Kemudian, B.F. Skinner (1953,1957,1974)
membantu mengubah fokus behaviorisme melalui percobaan yang dinamakan "operant behavior" dan "reinforcement". Yang dimaksud
dengan "operant condition"
adalah setiap perilaku yang beroperasi dalam suatu lingkungan dengan cara
tertentu, lalu memunculkan akibat atau perubahan dalam lingkungan tersebut.
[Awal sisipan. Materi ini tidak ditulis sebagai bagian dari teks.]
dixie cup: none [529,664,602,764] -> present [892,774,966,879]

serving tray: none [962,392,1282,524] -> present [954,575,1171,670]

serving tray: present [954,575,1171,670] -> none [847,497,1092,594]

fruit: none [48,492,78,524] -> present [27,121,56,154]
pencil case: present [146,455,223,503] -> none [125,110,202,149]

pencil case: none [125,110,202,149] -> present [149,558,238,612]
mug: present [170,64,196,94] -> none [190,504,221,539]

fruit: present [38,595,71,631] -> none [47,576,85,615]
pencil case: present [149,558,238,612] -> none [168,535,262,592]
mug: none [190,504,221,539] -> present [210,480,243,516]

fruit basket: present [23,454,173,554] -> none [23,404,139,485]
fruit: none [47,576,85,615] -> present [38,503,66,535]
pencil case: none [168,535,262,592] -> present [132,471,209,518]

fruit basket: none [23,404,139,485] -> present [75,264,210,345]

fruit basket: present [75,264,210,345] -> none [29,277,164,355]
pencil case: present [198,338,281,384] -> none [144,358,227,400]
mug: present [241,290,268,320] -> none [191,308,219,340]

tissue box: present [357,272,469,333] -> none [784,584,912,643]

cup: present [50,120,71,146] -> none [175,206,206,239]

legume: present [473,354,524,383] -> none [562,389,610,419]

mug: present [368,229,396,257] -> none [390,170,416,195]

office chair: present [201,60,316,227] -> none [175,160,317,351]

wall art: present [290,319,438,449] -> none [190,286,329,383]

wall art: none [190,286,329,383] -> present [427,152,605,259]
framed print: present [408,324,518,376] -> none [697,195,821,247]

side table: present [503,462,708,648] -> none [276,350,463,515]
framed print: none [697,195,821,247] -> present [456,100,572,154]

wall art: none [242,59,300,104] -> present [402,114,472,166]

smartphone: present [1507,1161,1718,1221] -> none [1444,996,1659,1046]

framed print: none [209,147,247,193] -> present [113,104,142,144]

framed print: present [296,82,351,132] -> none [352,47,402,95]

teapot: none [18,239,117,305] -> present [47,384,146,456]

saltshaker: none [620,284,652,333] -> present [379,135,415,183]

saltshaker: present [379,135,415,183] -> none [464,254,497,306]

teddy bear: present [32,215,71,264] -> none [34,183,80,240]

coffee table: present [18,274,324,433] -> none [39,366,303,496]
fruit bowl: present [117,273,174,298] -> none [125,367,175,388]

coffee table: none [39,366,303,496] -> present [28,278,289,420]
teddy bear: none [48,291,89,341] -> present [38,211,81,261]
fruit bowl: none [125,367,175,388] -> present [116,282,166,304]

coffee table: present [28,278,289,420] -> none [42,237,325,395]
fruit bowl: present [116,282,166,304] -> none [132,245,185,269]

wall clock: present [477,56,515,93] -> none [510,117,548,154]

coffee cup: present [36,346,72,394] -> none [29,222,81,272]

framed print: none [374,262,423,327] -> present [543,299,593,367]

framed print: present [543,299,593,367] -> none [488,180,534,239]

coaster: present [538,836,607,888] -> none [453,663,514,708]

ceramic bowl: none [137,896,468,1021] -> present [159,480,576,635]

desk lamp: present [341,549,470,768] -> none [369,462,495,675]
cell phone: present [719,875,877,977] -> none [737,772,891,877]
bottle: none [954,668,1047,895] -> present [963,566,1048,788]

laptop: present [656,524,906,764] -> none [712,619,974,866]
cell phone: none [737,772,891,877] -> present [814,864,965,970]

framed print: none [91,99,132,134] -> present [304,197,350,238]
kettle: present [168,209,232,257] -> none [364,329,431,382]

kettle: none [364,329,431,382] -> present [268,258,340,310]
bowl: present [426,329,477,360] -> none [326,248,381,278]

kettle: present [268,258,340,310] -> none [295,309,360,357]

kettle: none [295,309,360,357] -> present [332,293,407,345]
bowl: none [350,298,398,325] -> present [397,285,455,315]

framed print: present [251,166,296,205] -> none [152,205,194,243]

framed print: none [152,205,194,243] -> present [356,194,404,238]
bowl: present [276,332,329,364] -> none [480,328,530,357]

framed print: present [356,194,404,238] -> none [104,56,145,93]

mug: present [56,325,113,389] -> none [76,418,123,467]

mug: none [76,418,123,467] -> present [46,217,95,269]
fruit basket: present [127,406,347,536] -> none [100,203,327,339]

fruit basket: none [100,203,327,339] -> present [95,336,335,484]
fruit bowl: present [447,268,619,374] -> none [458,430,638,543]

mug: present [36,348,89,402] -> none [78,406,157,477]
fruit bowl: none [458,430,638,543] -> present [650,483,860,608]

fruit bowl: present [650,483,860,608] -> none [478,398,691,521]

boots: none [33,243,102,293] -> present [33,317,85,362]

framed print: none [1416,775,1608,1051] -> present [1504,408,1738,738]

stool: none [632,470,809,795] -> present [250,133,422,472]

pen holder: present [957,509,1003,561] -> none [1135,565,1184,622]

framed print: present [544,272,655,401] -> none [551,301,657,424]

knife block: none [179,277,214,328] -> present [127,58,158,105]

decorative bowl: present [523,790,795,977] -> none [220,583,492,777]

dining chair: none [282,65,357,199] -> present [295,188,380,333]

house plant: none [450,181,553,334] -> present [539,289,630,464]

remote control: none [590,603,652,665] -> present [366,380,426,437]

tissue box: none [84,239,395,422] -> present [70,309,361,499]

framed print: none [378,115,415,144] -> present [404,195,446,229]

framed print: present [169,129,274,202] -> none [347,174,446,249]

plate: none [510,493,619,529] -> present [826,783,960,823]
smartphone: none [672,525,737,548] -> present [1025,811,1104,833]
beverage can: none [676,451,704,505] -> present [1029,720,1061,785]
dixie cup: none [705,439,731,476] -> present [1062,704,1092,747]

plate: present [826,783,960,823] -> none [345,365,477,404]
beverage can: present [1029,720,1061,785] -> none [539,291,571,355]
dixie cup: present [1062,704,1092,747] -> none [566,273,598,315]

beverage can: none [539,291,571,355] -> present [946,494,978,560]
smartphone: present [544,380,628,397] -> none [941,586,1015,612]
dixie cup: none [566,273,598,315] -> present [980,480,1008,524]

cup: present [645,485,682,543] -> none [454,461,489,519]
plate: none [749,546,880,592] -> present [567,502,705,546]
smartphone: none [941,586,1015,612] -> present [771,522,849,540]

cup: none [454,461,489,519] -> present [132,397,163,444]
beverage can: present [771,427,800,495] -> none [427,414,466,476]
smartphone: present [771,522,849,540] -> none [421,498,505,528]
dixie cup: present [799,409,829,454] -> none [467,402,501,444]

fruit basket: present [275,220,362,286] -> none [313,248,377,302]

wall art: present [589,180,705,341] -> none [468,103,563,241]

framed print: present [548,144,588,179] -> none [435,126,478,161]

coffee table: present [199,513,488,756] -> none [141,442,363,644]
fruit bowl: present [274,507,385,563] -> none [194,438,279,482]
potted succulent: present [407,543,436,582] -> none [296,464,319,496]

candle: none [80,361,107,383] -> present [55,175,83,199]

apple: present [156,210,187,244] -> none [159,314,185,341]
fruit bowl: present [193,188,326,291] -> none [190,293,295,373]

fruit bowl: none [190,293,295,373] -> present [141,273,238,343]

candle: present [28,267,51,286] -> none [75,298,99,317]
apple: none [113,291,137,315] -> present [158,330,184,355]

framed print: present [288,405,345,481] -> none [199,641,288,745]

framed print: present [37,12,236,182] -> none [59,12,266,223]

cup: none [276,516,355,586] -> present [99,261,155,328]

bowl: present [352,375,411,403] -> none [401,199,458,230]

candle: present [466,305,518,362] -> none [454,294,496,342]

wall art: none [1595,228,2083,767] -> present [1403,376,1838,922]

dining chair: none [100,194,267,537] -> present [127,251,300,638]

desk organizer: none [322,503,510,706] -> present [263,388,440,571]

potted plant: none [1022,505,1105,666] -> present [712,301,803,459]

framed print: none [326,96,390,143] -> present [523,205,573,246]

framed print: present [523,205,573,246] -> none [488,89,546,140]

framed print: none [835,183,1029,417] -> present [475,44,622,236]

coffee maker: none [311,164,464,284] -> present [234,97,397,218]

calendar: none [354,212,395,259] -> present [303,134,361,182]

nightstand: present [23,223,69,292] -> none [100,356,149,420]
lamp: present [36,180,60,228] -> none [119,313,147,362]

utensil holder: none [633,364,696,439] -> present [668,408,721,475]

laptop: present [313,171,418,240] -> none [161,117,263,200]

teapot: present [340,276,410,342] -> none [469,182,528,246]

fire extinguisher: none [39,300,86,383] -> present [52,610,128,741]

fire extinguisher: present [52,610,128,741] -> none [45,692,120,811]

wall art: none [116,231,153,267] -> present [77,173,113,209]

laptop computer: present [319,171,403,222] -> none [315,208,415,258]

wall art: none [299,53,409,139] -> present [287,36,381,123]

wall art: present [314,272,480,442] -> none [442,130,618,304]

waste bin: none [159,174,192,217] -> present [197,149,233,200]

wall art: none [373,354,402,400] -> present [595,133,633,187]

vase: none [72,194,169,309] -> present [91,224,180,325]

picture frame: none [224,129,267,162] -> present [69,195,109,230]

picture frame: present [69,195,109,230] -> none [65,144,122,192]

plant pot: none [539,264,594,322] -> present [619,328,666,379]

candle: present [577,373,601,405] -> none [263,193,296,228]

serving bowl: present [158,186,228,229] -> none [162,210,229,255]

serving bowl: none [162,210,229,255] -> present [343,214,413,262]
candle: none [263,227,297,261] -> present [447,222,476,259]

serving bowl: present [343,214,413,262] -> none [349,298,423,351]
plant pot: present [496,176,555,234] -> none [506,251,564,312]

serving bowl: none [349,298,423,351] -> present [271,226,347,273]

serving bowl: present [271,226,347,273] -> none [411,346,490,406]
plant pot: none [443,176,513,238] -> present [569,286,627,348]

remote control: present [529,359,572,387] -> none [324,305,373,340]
Misalnya, jika kita tersenyum kepada orang lain yang kita hadapi, lalu secara
umum, akan menghasilkan senyuman yang datangnya dari orang lain tersebut. Dalam
kasus ini, tersenyum kepada orang lain tersebut merupakan "operant behavior". Yang dimaksud
dengan "reinforcement"
adalah proses di mana akibat atau perubahan yang terjadi dalam lingkungan memperkuat perilaku tertentu di masa
datang . Misalnya, jika kapan saja kita selalu tersenyum kepada orang asing
(yang belum kita kenal sebelumnya), dan mereka tersenyum kembali kepada kita,
maka muncul kemungkinan bahwa jika di kemudian hari kita bertemu orang asing
maka kita akan tersenyum. Perlu diketahui, reinforcement atau penguat, bisa
bersifat positif dan negatif. Contoh di atas merupakan penguat positif. Contoh
penguat negatif, misalnya beberapa kali pada saat kita bertemu dengan orang
asing lalu kita tersenyum dan orang asing tersebut diam saja atau bahkan
menunjukan rasa tidak suka, maka dikemudian hari jika kita bertemu orang asing
kembali, kita cenderung tidak tersenyum (diam saja).
Dalam pendekatan perilaku terdapat
teori-teori yang mencoba menjelaskan secara lebih mendalam mengapa fenomena
sosial yang diutarakan dalam pendekatan perilaku bisa terjadi. Beberapa teori
antara lain adalah Teori Pembelajaran Sosial (Social Learning Theory) dan Teori Pertukaran Sosial (Social Exchange Theory).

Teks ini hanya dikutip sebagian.